■ Brief: Rewrite the rows from the beginning through the line containing "Number of radish pieces visible: 13", replacing each "backdrop" with "background" and keeping everything else the same.
* Start Information shown *
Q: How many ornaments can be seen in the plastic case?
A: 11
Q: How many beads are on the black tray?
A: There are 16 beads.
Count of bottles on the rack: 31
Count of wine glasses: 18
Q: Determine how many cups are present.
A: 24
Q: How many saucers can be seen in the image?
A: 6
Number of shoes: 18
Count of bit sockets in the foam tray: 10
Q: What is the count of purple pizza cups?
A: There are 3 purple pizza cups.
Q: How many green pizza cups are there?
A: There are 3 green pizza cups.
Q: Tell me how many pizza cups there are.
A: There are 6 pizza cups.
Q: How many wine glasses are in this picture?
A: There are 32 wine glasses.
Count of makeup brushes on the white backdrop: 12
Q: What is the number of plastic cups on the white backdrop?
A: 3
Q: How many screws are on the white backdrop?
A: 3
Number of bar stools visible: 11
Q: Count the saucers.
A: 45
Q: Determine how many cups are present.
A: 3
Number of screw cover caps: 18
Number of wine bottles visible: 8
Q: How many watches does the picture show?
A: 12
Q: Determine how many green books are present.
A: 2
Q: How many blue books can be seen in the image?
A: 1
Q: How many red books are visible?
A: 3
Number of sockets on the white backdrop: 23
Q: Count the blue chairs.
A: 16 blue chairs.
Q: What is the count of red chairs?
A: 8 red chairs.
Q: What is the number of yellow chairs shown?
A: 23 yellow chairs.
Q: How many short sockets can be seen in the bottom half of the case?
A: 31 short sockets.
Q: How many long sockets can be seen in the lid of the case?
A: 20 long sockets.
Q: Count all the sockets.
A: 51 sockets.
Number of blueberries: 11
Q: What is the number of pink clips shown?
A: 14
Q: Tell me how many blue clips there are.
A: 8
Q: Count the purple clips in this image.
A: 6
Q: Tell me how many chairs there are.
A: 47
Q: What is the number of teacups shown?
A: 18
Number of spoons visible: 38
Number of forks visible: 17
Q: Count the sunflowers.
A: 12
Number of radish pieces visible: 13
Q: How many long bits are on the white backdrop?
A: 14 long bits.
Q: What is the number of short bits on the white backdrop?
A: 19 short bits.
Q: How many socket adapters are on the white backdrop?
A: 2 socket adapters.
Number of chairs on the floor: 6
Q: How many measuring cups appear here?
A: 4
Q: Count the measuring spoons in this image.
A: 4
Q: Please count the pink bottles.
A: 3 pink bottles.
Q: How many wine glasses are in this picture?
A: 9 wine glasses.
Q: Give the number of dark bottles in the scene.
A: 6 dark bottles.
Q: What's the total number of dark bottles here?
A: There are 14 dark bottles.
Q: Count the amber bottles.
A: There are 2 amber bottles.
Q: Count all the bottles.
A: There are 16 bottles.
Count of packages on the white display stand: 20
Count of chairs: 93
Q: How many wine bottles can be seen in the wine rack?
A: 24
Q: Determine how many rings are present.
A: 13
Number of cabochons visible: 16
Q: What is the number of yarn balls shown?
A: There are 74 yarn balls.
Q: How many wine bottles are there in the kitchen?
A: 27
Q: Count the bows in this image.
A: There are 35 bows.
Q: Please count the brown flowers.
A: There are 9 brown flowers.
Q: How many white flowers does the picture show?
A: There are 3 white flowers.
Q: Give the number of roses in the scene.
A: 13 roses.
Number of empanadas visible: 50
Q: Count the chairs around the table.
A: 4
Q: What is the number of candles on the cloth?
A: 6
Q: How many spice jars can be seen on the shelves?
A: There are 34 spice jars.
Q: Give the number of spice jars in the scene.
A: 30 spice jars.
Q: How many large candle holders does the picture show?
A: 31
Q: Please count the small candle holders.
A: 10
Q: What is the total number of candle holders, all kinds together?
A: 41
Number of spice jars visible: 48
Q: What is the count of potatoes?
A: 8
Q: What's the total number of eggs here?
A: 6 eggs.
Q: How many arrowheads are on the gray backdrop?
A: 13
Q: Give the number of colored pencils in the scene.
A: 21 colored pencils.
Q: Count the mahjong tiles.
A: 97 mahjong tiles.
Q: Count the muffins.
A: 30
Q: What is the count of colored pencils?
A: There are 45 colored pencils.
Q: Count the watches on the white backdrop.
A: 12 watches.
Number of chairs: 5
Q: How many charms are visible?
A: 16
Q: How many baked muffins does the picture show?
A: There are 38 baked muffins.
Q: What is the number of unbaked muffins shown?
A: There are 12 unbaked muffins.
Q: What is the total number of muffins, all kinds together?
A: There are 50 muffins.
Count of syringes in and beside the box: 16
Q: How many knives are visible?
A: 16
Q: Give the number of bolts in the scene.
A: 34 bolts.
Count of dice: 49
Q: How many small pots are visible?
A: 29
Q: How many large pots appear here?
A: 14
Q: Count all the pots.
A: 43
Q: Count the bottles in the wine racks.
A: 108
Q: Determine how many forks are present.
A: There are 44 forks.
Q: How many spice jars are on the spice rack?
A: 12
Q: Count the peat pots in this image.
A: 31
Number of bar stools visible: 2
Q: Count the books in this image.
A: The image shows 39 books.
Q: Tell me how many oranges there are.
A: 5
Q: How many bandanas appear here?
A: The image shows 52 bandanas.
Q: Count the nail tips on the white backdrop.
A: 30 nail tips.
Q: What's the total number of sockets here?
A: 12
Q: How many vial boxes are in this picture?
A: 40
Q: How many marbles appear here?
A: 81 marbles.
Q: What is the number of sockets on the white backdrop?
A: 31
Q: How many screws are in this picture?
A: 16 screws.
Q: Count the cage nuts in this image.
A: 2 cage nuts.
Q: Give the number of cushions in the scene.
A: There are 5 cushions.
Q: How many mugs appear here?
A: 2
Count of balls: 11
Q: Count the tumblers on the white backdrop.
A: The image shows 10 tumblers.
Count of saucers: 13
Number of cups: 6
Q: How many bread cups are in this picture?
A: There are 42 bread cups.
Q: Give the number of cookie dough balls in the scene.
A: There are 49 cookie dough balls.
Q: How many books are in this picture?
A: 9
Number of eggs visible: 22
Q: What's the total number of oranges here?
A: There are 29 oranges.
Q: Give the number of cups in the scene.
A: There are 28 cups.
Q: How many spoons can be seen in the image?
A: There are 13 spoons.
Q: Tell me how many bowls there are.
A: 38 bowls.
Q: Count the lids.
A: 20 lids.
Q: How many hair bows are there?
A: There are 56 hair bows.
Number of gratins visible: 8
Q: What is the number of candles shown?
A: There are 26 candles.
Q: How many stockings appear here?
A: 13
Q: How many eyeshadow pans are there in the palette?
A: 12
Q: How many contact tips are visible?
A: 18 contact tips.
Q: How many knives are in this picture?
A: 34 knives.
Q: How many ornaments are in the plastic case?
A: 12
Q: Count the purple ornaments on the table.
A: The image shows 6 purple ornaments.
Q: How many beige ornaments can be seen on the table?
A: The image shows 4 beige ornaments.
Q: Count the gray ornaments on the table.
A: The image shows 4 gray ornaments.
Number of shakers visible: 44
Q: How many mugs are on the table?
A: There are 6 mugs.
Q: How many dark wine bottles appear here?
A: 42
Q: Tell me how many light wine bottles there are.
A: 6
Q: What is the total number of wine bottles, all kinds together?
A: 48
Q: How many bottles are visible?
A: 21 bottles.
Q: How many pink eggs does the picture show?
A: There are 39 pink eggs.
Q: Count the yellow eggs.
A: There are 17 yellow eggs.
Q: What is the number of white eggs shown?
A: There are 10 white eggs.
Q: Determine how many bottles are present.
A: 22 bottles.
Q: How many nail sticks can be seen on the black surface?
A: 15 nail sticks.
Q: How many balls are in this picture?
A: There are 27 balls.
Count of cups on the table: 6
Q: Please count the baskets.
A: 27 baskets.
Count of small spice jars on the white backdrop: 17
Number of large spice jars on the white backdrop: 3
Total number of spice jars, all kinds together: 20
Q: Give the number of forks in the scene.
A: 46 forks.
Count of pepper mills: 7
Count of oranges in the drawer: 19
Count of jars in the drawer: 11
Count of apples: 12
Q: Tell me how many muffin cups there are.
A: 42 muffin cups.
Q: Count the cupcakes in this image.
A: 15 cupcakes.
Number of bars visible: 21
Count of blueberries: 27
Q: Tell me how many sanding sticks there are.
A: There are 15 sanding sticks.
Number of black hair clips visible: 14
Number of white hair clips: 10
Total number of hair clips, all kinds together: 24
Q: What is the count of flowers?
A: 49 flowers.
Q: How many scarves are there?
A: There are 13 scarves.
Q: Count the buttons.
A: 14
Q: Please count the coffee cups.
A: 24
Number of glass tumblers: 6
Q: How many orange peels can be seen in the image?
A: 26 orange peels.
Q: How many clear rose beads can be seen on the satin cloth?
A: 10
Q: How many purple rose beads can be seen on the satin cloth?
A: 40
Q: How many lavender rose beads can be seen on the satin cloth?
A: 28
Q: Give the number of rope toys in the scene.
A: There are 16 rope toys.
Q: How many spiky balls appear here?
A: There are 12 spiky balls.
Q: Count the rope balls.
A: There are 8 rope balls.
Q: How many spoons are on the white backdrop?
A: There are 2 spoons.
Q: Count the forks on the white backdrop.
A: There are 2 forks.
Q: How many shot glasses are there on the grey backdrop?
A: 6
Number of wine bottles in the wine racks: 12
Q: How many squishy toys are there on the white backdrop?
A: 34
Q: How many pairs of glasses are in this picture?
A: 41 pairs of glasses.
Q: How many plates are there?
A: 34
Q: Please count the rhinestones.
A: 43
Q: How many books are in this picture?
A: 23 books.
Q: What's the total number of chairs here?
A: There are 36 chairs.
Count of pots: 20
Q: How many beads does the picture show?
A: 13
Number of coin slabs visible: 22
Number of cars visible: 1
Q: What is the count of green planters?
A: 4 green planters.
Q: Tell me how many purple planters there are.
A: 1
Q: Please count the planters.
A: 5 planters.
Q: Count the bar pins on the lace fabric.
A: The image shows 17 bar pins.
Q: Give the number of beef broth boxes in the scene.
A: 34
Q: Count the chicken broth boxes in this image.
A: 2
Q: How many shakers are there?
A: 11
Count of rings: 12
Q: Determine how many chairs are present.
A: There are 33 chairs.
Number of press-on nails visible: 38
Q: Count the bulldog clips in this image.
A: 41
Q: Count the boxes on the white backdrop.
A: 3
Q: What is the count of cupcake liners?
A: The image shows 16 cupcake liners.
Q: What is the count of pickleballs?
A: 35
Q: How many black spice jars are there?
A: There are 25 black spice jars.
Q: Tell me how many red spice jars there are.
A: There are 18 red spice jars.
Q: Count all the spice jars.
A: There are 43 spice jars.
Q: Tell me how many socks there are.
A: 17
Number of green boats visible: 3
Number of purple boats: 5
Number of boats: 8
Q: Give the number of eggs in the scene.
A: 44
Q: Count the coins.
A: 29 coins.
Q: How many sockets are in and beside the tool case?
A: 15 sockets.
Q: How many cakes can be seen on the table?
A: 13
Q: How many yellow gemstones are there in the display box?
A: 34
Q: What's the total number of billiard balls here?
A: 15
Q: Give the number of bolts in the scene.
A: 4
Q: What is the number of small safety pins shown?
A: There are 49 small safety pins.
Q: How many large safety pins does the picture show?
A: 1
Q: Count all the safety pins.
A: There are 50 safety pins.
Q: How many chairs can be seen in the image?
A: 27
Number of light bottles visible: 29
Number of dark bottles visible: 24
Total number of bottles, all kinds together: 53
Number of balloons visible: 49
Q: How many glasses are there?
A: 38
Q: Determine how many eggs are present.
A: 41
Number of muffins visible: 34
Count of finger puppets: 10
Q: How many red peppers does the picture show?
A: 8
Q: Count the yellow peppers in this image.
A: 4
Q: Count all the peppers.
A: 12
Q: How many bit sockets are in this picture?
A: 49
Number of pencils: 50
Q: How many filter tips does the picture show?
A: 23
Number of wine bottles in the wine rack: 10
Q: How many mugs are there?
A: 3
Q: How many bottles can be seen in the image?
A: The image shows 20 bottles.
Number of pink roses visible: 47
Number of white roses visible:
* End Information shown *
■ Solution below:
Q: How many ornaments can be seen in the plastic case?
A: 11
Q: How many beads are on the black tray?
A: There are 16 beads.
Count of bottles on the rack: 31
Count of wine glasses: 18
Q: Determine how many cups are present.
A: 24
Q: How many saucers can be seen in the image?
A: 6
Number of shoes: 18
Count of bit sockets in the foam tray: 10
Q: What is the count of purple pizza cups?
A: There are 3 purple pizza cups.
Q: How many green pizza cups are there?
A: There are 3 green pizza cups.
Q: Tell me how many pizza cups there are.
A: There are 6 pizza cups.
Q: How many wine glasses are in this picture?
A: There are 32 wine glasses.
Count of makeup brushes on the white background: 12
Q: What is the number of plastic cups on the white background?
A: 3
Q: How many screws are on the white background?
A: 3
Number of bar stools visible: 11
Q: Count the saucers.
A: 45
Q: Determine how many cups are present.
A: 3
Number of screw cover caps: 18
Number of wine bottles visible: 8
Q: How many watches does the picture show?
A: 12
Q: Determine how many green books are present.
A: 2
Q: How many blue books can be seen in the image?
A: 1
Q: How many red books are visible?
A: 3
Number of sockets on the white background: 23
Q: Count the blue chairs.
A: 16 blue chairs.
Q: What is the count of red chairs?
A: 8 red chairs.
Q: What is the number of yellow chairs shown?
A: 23 yellow chairs.
Q: How many short sockets can be seen in the bottom half of the case?
A: 31 short sockets.
Q: How many long sockets can be seen in the lid of the case?
A: 20 long sockets.
Q: Count all the sockets.
A: 51 sockets.
Number of blueberries: 11
Q: What is the number of pink clips shown?
A: 14
Q: Tell me how many blue clips there are.
A: 8
Q: Count the purple clips in this image.
A: 6
Q: Tell me how many chairs there are.
A: 47
Q: What is the number of teacups shown?
A: 18
Number of spoons visible: 38
Number of forks visible: 17
Q: Count the sunflowers.
A: 12
Number of radish pieces visible: 13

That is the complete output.